It was a real trip down memory lane for some members of the Anglican Women’s Association when they visited the Henry Parkes Museum last Wednesday.
The group of eight women decided to move their monthly meeting to the museum to watch the Art of Resilience video after reading about it in The Parkes Phoenix. They were all very impressed with the art talent among young people in the Parkes Shire saying it was wonderful that the students had such a great outlet for their artistic creations.
The video is currently being shown in the Wongalea School building at the museum. It was when someone asked if anyone had gone to school in the building, when the memory flood gates opened and the stories started flowing.
Vivienne Cunningham said her husband attended the Wongalea school and he told her how they used to hide out the back of the building and got into trouble for it. “They were probably out there smoking,” said someone with a naughty smile.

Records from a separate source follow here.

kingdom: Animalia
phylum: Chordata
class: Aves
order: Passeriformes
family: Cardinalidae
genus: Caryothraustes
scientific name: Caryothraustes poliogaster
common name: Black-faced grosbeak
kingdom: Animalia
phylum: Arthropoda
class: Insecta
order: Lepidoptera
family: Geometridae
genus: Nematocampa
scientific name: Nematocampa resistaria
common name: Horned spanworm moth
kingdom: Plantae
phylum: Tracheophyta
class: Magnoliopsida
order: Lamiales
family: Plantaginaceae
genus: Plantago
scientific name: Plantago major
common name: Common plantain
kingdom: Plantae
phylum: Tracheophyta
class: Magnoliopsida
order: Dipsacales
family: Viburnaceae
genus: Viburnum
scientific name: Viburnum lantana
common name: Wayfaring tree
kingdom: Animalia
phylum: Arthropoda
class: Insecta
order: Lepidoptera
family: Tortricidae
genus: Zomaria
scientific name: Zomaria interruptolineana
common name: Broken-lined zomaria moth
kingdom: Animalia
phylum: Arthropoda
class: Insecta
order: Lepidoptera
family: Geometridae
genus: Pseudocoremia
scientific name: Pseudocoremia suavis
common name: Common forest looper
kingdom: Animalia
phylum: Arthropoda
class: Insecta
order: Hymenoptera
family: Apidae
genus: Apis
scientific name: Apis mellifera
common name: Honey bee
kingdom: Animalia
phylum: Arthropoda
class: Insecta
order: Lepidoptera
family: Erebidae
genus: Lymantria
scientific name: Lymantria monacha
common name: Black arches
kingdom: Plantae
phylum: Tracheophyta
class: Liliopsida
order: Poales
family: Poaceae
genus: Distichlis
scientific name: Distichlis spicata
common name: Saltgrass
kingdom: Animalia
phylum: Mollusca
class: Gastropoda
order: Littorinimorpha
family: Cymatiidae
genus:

Vivienne started looking at the display of the other one teacher schools on the wall and got very excited when she found her alma mater, Deep Lead School which she attended up to 6th class. She called her older sister Loris White over and together they found some familiar faces on the photos.
“I have the best memories from that time,” said Vivienne, who is 87. “We loved playing games like Jack and tunnel ball. The tennis club was also very active. The school picnics were just wonderful – we always had raspberry drinks in big China cups.”
For Loris, who had turned 92 a few days before, the school concerts were a high-light. “I learned to play tennis at school too.” Living about 4.5 miles from the school, the Cheney sisters first went to school by horse and sulky, and later rode their bikes and eventually were taken in a Chrysler car.
Deep Lead School, about 8km west of Parkes, was open from 1888 to 1947. At the time of the Cheney sisters there were about 20 students in the school.